In response to criticism, Department of Health and Human Services press secretary Emily Hilliard defended the agency’s new direction, telling STAT: “Dr. Bhattacharya is restoring the agency to its tradition of gold-standard, evidence-based science. For too long, resources have drifted toward projects with limited relevance to the health challenges facing Americans. As part of our mission to Make America Healthy Again, NIH is reviewing funded research to ensure taxpayer dollars target chronic disease and deliver measurable public health impact.”
But many in the research community remain unconvinced. Mallory Harris, senior data analyst at the Science & Community Impacts Mapping Project, described how the cuts are already creating a “lost generation” of researchers. “In the coming years, people are going to decide not to come to the U.S. very quickly. Our workforce is going to shrink and we’re going to be losing people who could have been the next Nobel Prize winners,” Harris said. Her team’s analysis found that $11 billion and 49,000 jobs have already been lost due to cuts in federal health research, with projections rising to $17 billion and 72,000 jobs lost annually if current trends continue.
The consequences extend beyond economics. The panelists at the STAT Summit expressed deep concern about the long-term effects on vaccine research and pandemic preparedness. Harris pointed to Bhattacharya’s own research on the lives saved by early vaccine deployment during flu pandemics, warning, “We just cut mRNA vaccine research, which we know gives us — we were able to turn around a vaccine in, what, 200 days? So what does that mean for the next pandemic, which will happen?”
For Dr. Schor, these developments underscore the importance of her message: that science is an inherently social and human endeavor, and that the arts—far from being a luxury—are essential to the resilience and empathy of those who advance medical knowledge. “Being a physician involves not only understanding the science and the medicine but being able to relate to and explain things to other people whose backgrounds may be very, very different from your own,” she observed. “Research also is an intrinsically social enterprise. Without discussion and exchange and consensus-building, there can be no research.”
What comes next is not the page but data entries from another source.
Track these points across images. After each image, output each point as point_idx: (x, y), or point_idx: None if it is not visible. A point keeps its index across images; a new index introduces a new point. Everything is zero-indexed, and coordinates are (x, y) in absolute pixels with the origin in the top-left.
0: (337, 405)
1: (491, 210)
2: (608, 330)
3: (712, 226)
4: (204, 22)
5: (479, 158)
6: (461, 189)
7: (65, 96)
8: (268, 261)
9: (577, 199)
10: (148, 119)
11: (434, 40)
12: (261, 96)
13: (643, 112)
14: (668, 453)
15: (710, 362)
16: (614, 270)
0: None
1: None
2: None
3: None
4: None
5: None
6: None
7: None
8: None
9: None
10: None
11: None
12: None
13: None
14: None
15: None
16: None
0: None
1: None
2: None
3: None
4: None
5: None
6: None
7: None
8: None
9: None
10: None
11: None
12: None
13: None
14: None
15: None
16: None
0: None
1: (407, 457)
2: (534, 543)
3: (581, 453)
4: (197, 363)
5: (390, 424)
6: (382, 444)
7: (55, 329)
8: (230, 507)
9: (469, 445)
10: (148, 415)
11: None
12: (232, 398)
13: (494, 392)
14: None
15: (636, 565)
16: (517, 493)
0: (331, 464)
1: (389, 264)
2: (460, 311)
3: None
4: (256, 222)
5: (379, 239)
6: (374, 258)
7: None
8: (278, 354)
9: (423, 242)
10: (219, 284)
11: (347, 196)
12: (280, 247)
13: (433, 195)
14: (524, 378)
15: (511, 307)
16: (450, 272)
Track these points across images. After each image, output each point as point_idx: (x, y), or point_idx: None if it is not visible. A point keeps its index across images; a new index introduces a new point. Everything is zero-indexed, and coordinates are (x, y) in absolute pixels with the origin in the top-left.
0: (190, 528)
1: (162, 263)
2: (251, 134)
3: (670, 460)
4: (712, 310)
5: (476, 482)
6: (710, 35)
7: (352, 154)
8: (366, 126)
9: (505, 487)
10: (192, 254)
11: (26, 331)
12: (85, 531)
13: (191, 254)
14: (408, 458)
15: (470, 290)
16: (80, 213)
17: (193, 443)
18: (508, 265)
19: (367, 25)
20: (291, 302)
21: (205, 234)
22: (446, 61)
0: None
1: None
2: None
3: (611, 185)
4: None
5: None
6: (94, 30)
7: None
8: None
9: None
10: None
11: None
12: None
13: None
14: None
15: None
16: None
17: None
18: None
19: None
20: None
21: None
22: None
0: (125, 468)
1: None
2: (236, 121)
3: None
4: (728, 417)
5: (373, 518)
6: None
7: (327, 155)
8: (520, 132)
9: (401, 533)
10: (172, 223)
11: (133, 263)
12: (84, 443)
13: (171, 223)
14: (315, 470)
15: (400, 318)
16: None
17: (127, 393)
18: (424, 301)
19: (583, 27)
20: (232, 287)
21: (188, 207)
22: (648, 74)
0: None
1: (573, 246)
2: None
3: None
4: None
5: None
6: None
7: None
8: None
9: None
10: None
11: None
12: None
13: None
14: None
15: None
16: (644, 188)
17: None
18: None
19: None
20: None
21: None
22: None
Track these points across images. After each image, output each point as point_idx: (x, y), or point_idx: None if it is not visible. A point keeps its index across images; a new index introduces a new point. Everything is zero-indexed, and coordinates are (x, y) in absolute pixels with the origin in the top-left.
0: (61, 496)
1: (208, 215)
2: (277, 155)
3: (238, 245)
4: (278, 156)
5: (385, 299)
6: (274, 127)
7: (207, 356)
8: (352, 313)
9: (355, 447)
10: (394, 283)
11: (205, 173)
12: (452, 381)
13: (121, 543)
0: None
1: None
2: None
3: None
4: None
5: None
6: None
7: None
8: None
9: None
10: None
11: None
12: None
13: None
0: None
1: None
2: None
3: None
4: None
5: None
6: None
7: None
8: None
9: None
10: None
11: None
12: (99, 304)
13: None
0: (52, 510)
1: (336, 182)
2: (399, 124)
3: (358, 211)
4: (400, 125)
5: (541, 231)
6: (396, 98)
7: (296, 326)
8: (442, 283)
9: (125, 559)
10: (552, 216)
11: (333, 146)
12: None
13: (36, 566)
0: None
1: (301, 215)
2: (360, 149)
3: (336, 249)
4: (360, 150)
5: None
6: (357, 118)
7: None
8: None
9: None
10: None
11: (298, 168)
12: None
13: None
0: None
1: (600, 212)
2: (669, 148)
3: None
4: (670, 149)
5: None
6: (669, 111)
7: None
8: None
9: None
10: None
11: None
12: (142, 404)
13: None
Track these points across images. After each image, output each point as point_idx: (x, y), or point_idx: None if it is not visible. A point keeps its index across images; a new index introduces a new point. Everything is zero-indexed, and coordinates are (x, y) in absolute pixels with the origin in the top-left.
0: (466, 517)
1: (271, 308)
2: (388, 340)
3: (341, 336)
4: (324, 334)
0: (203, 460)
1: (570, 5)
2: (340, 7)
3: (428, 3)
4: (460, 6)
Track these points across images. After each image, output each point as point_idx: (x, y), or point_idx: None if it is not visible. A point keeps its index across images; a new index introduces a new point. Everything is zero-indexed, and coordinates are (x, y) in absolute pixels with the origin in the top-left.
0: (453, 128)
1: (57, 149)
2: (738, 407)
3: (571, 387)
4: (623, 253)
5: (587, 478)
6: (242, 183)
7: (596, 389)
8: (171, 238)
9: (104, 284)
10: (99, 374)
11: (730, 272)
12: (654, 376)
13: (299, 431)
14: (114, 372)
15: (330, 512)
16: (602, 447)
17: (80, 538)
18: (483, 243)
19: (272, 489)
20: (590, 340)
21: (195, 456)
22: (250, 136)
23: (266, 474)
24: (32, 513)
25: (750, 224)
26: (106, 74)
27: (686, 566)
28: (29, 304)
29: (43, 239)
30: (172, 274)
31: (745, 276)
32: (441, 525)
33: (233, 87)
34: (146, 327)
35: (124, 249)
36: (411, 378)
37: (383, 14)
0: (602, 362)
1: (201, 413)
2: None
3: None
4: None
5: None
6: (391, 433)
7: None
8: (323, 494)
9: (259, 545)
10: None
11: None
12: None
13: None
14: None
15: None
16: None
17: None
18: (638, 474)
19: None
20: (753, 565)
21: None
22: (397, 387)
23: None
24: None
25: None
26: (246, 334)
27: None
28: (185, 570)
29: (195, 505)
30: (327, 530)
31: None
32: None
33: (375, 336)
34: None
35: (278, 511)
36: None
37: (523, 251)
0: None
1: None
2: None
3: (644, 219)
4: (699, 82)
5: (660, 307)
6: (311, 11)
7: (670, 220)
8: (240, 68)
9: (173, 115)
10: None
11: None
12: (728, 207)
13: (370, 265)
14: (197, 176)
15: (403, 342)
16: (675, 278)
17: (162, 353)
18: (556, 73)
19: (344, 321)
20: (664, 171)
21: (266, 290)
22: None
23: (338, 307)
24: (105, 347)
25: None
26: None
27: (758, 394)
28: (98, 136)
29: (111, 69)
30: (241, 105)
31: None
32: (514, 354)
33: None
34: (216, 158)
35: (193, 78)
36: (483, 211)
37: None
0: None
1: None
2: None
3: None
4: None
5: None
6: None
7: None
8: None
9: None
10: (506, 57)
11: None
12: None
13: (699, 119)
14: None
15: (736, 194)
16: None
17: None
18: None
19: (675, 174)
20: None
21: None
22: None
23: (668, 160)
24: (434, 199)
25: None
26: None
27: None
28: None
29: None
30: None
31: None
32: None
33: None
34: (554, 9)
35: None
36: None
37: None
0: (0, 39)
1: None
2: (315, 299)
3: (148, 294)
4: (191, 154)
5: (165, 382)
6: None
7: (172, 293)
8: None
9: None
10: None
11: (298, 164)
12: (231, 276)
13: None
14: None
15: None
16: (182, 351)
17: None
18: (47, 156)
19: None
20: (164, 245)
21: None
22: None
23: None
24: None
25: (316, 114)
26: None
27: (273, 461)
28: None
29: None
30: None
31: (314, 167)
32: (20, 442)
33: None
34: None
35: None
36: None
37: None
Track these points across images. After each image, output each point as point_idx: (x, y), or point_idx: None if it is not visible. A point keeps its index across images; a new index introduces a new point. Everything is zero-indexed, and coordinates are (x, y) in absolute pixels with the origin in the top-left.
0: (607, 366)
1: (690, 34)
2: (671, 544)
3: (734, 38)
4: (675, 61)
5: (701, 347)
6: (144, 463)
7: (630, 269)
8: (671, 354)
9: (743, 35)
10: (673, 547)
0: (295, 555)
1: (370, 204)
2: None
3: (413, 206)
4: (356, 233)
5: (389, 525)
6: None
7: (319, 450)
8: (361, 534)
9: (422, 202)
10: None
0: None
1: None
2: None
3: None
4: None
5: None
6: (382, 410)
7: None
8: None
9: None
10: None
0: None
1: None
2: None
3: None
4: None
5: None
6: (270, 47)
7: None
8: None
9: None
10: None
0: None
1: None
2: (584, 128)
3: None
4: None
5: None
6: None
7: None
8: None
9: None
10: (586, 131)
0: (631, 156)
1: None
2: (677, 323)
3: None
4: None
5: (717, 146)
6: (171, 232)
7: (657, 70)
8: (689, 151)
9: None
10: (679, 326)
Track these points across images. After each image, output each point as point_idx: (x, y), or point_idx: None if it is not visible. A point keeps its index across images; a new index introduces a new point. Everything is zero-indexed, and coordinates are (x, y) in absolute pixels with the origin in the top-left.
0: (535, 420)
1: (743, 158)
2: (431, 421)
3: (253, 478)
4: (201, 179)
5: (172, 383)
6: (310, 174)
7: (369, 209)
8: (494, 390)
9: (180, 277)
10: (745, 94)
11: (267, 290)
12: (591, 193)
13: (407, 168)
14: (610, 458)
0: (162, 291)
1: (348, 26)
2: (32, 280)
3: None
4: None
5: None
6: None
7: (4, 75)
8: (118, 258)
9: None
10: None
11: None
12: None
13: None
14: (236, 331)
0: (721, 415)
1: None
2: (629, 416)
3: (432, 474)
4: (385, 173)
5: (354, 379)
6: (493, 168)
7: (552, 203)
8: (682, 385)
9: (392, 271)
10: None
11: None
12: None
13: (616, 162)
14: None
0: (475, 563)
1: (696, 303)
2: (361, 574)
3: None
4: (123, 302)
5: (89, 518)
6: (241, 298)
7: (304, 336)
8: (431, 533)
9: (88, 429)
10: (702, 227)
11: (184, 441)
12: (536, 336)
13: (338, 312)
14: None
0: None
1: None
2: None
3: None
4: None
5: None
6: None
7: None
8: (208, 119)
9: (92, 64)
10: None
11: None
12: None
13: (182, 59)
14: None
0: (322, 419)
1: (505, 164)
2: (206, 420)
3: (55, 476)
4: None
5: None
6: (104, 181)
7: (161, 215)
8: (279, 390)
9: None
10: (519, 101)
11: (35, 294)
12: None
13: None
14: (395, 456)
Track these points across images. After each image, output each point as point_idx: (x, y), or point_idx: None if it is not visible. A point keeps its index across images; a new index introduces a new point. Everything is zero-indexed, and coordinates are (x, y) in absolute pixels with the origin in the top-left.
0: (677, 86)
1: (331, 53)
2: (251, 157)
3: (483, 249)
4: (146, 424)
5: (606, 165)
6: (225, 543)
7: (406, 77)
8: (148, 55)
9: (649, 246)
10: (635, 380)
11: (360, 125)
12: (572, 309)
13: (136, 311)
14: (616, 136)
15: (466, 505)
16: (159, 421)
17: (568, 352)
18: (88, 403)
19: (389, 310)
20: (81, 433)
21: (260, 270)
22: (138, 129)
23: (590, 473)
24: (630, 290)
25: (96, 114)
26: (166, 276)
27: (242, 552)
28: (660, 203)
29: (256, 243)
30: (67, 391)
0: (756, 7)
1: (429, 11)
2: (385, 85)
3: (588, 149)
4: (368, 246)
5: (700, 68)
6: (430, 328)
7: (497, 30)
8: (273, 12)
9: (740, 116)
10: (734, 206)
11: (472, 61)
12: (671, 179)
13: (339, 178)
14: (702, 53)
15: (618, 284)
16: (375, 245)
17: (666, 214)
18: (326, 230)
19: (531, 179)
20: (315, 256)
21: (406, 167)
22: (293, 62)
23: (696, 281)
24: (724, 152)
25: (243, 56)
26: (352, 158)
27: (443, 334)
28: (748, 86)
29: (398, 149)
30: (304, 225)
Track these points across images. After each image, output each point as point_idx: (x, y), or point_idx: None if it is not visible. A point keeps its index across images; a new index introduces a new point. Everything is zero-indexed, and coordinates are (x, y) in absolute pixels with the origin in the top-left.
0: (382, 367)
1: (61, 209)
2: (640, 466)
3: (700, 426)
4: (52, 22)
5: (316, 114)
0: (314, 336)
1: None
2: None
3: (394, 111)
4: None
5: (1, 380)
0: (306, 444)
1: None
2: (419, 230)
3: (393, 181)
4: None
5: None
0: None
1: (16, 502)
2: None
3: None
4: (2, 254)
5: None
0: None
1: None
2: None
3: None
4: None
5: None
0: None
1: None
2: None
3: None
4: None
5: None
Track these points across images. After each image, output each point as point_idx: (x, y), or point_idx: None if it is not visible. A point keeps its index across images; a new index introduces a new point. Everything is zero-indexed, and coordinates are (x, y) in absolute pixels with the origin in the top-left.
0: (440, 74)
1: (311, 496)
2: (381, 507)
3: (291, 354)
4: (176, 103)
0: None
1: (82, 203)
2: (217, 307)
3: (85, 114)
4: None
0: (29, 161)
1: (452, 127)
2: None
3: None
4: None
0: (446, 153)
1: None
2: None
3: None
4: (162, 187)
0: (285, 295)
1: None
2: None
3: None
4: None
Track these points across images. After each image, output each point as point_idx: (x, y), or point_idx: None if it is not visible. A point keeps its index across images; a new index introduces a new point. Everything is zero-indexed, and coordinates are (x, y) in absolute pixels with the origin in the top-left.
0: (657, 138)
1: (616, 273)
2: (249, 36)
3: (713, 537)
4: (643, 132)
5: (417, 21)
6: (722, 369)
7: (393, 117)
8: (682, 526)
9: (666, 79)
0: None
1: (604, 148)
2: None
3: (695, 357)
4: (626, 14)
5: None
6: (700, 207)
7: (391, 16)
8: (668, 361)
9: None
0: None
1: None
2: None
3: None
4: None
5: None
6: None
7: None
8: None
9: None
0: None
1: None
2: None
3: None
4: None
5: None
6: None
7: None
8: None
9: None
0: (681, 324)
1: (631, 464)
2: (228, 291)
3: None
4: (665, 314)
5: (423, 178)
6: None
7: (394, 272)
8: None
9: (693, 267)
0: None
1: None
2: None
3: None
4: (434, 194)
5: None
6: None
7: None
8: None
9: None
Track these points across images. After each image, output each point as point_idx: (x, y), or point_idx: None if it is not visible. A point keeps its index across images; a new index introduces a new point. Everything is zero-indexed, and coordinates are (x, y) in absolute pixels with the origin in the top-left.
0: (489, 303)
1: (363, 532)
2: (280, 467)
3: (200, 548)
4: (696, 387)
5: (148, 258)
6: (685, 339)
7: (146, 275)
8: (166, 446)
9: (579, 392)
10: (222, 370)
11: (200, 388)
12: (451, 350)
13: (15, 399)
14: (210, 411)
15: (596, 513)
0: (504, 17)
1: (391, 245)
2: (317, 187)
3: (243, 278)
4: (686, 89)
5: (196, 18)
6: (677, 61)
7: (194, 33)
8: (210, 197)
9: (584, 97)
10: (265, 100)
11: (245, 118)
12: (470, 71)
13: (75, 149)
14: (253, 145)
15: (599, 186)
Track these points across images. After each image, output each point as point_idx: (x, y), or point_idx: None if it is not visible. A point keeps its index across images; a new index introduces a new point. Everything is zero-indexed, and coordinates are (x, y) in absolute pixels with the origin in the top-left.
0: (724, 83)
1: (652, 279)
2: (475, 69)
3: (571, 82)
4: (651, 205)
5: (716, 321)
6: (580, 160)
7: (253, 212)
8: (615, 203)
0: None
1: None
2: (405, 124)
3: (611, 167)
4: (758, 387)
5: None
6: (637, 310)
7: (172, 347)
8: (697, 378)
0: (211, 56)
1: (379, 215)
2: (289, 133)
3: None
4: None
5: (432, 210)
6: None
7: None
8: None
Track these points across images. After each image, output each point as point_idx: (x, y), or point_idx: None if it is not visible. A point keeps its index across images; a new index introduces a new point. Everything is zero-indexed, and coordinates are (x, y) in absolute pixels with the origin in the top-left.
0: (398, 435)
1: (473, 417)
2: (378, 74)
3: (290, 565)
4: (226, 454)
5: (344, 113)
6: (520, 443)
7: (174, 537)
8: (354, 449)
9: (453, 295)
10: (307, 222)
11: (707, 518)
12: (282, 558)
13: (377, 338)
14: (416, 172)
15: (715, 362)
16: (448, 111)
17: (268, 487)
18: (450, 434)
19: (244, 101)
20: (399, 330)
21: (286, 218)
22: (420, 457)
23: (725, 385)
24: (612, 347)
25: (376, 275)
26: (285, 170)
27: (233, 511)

The S. Amjad Hussain Visiting Lecture in Medical Humanities, created in honor of Dr. Hussain—professor emeritus of cardiovascular surgery and humanities, former UToledo Board of Trustees member, and columnist for The Blade—has always sought to celebrate this spirit of connection. This year, as the research community grapples with unprecedented challenges, Dr. Schor’s lecture promises to offer not just reflection, but hope for a more humane and sustainable future in medicine and science.
As the lecture approaches, registration remains open and free to the public, with RSVPs requested by October 20. For those who care about the future of science, medicine, and the role of the humanities in both, Dr. Schor’s words may offer a timely and much-needed balm.